Es deambulando por las atestadas calles del centro de la ciudad, cuando verdaderamente percibes tu soledad.  Te abres paso  entre la multitud;  miras de soslayo rostros sombríos; chocas involuntariamente contra bultos humanos y concluyes que mientras las almas no se conecten no importa la cercanía de los cuerpos. Para ti el contacto físico es una excusa  para olvidar las verdaderas necesidades del espíritu.

            Continúas andando por las calles repletas tratando de hallar algún rostro amigo, pero sólo encuentras miradas evasivas.  Te resulta paradójico y hasta  irónico, que la soledad reine con tal autoridad en un lugar tan concurrido como ése… Por un momento imaginas que si gritaras con todas tus fuerzas alguien podría escucharte, pero sabes en tu fuero interno que hace mucho tus gritos se disipan en la noche de un silencio  insondable sin encontrar eco. Ansías ver una cara amiga, alguien que te brinde consuelo en estas horas de angustia, pero mientras más escrutas a  la multitud, menos encuentras un rostro dulce que te conforte. Entonces piensas que los hombres somos tan ciegos a nuestras propias necesidades, que nos abstraemos del mundo imposibilitándonos  un contacto verdadero con los otros.  Y así nuestra alma vive la paradoja de saberse frágil, pues desea afectos que ella misma se niega. Una gruesa lágrima resbala por tu cara;  la ves caer, sorda,  en el pavimento;  así como ésta se pierde en el vasto  suelo de la plaza, tú  desapareces  entre la multitud circundante.
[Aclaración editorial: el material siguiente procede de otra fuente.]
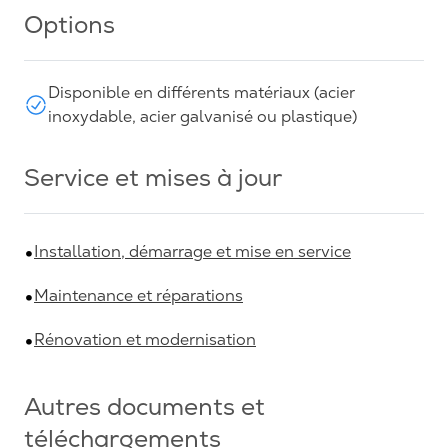
Options
Disponible en différents matériaux (acier
inoxydable, acier galvanisé ou plastique)
Service et mises à jour
Installation, démarrage et mise en service
Maintenance et réparations
Rénovation et modernisation
Autres documents et
téléchargements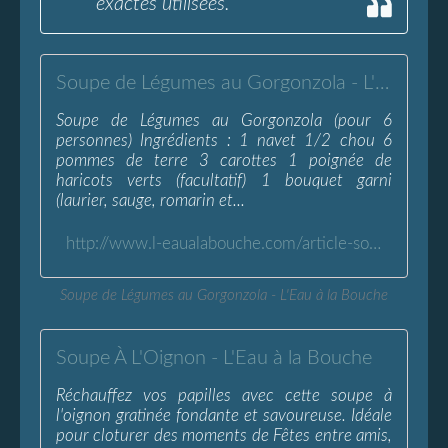
exactes utilisées.
Soupe de Légumes au Gorgonzola - L'Eau à la Bouche
Soupe de Légumes au Gorgonzola (pour 6
personnes) Ingrédients : 1 navet 1/2 chou 6
pommes de terre 3 carottes 1 poignée de
haricots verts (facultatif) 1 bouquet garni
(laurier, sauge, romarin et...
http://www.l-eaualabouche.com/article-soupe-l%C3%A9gumes-gorgonzola-35736595.html
Soupe de Légumes au Gorgonzola - L'Eau à la Bouche
Soupe À L'Oignon - L'Eau à la Bouche
Réchauffez vos papilles avec cette soupe à
l'oignon gratinée fondante et savoureuse. Idéale
pour cloturer des moments de Fêtes entre amis,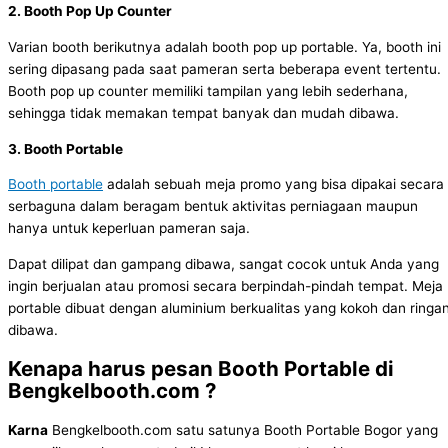
2. Booth Pop Up Counter
Varian booth berikutnya adalah booth pop up portable. Ya, booth ini
sering dipasang pada saat pameran serta beberapa event tertentu.
Booth pop up counter memiliki tampilan yang lebih sederhana,
sehingga tidak memakan tempat banyak dan mudah dibawa.
3. Booth Portable
Booth portable
adalah sebuah meja promo yang bisa dipakai secara
serbaguna dalam beragam bentuk aktivitas perniagaan maupun
hanya untuk keperluan pameran saja.
Dapat dilipat dan gampang dibawa, sangat cocok untuk Anda yang
ingin berjualan atau promosi secara berpindah-pindah tempat. Meja
portable dibuat dengan aluminium berkualitas yang kokoh dan ringa
dibawa.
Kenapa harus pesan Booth Portable di
Bengkelbooth.com ?
Karna
Bengkelbooth.com satu satunya Booth Portable Bogor yang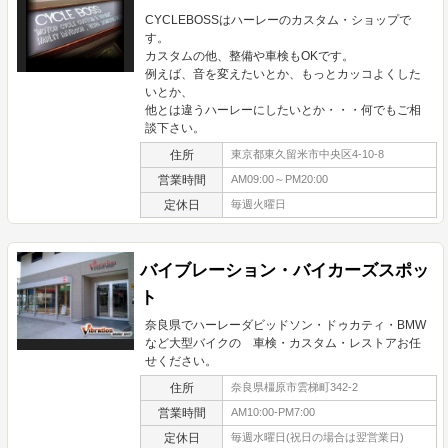
CYCLEBOSSはハーレーのカスタム・ショップで
す。
カスタムの他、整備や車検もOKです。
例えば、音を変えたいとか、もっとカッコよくした
いとか、
他とは違うハーレーにしたいとか・・・何でもご相
談下さい。
住所
東京都東久留米市中央区4-10-8
営業時間
AM09:00～PM20:00
定休日
毎週火曜日
バイブレーション・バイカーズスポッ
ト
奈良県でハーレーダビッドソン・ドゥカティ・BMW
など大型バイクの 車検・カスタム・レストアお任
せください。
住所
奈良県橿原市雲梯町342-2
営業時間
AM10:00-PM7:00
定休日
毎週水曜日(祝日の場合は翌営業日)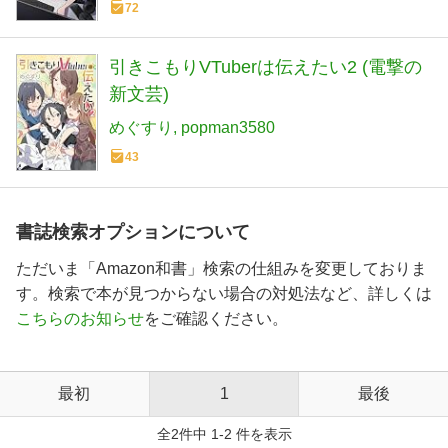
72
引きこもりVTuberは伝えたい2 (電撃の
新文芸)
めぐすり
popman3580
43
書誌検索オプションについて
ただいま「Amazon和書」検索の仕組みを変更しておりま
す。検索で本が見つからない場合の対処法など、詳しくは
こちらのお知らせ
をご確認ください。
最初
1
最後
全2件中 1-2 件を表示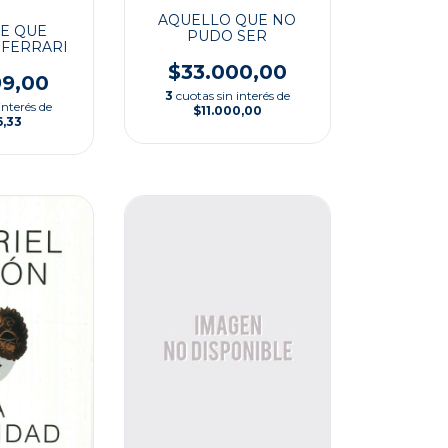
AQUELLO QUE NO
E QUE
PUDO SER
 FERRARI
$33.000,00
99,00
3
cuotas sin interés de
interés de
$11.000,00
6,33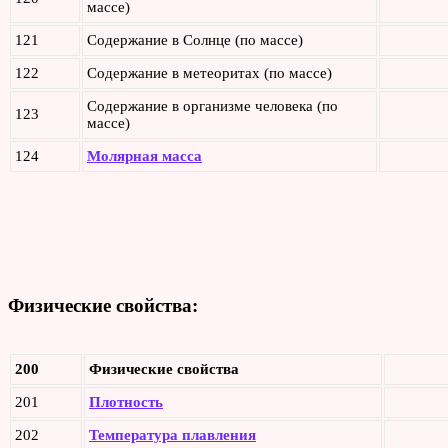
массе)
121
Содержание в Солнце (по массе)
122
Содержание в метеоритах (по массе)
Содержание в организме человека (по
123
массе)
124
Молярная масса
Физические свойства:
200
Физические свойства
201
Плотность
202
Температура плавления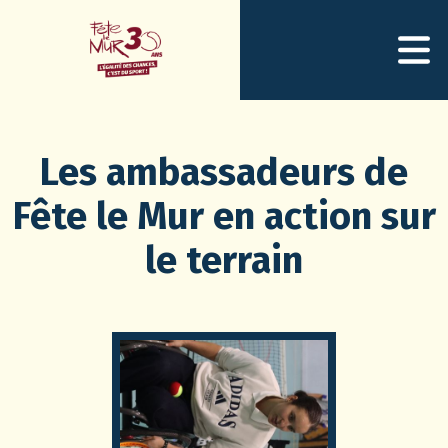
Les ambassadeurs de
Fête le Mur en action sur
le terrain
            Súbitamente, por obra del destino o del azar, observas a lo lejos unos ojos vivos que entrelazan su mirada con la tuya. Te atraen como la luz a una polilla e intentas acercarte más. Te  atrapa su calidez;  te abres paso con vehemencia entre los demás, pero a medida que te acercas, la masa humana se vuelve más densa, complicándote el avance. Toda tu vida has esperado este momento. Has andado por tantas y tantas calles sin encontrar una mirada amiga… Ahora la tienes frente a ti y no dejarás pasar la oportunidad. Empiezas a repasar mentalmente la forma de actuar que tenías practicada por si se suscitara la ocasión. Piensas  que al llegar a él lo abrazarás; será un abrazo lleno de nostalgia  y luego le dirás algo así como “Te extrañé, hermano” o “Al fin te encuentro”. Ya estás cerca; puedes ver con claridad ese par de ojos melancólicos, también ansiosos, sobre aquella banqueta. Finalmente logras despegarte de la multitud que te aprisiona. Corres hacia esa mirada brillante y sientes que tu alma vibra.  ¡Por fin la espera ha terminado! Al alcanzar la acera reconoces la sensación de un cristal que acaba de ser estrellado con una piedra. Miras a tu alrededor;  estás completamente solo; únicamente te acompaña  el murmullo lejano de la multitud; ves tus ojos anegados de lágrimas, reflejados en un aparador; aquél a quien buscabas, eras simplemente tú.